┌──

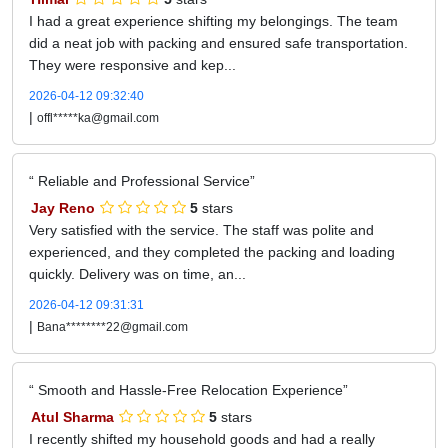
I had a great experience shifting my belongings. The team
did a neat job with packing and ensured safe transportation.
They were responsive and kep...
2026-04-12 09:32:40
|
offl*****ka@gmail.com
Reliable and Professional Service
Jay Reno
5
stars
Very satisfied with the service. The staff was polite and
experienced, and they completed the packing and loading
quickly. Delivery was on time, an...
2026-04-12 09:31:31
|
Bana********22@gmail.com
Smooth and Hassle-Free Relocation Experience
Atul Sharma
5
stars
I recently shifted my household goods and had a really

└──
┌──

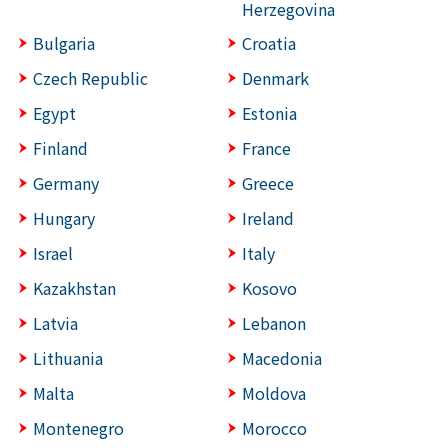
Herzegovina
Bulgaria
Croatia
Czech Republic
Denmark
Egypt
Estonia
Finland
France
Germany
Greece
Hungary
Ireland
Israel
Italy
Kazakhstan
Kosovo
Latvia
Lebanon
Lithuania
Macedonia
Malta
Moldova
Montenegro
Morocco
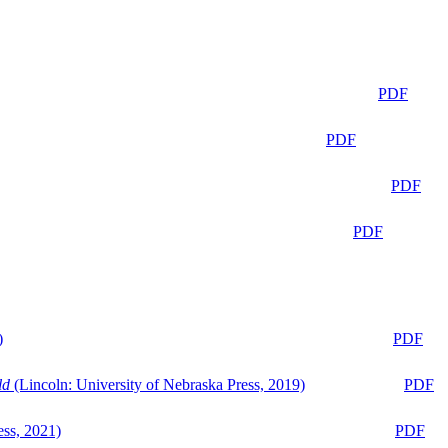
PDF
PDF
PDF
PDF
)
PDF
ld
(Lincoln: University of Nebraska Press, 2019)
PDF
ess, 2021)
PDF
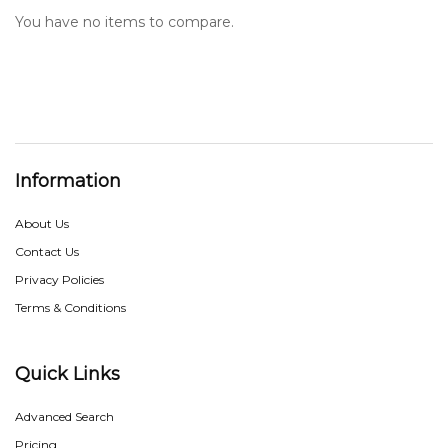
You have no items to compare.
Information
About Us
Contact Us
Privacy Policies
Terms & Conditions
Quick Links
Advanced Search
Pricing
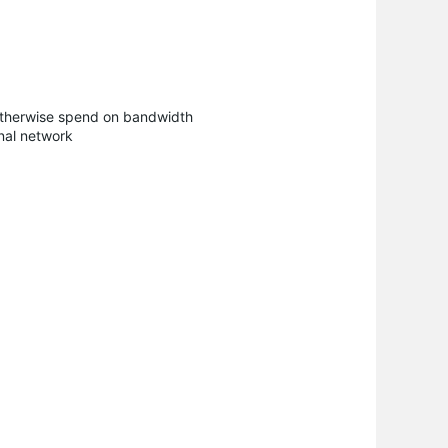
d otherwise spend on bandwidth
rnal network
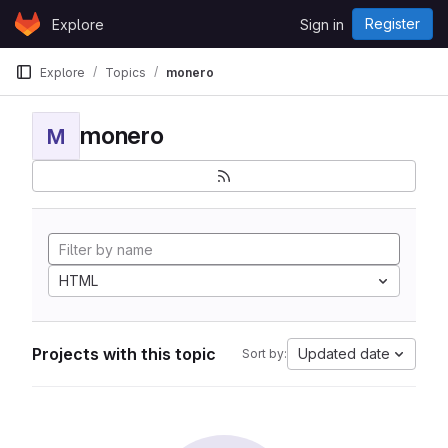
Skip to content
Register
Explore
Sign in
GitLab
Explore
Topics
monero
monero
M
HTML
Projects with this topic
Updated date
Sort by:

└──
┌──

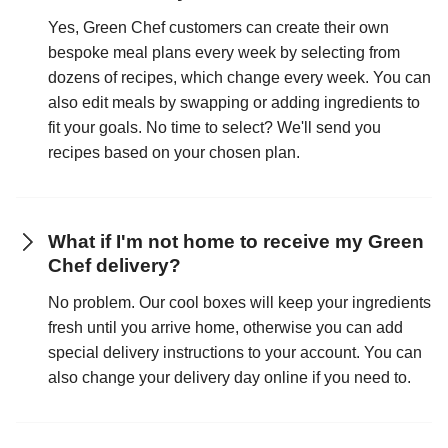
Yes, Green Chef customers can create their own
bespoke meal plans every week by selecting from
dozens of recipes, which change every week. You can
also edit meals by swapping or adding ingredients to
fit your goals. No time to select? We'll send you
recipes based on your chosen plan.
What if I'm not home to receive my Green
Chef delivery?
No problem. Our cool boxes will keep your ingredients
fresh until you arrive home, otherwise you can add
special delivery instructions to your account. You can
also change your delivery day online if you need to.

└──

> _WORK REQUIRED_
Transcribe the data above word for word, starting at the line that contains "I had a great" and ending at the line that contains "I recently shifted", with both of those lines included.

> _SOLVED PROBLEM_
I had a great experience shifting my belongings. The team
did a neat job with packing and ensured safe transportation.
They were responsive and kep...
2026-04-12 09:32:40
|
offl*****ka@gmail.com
Reliable and Professional Service
Jay Reno
5
stars
Very satisfied with the service. The staff was polite and
experienced, and they completed the packing and loading
quickly. Delivery was on time, an...
2026-04-12 09:31:31
|
Bana********22@gmail.com
Smooth and Hassle-Free Relocation Experience
Atul Sharma
5
stars
I recently shifted my household goods and had a really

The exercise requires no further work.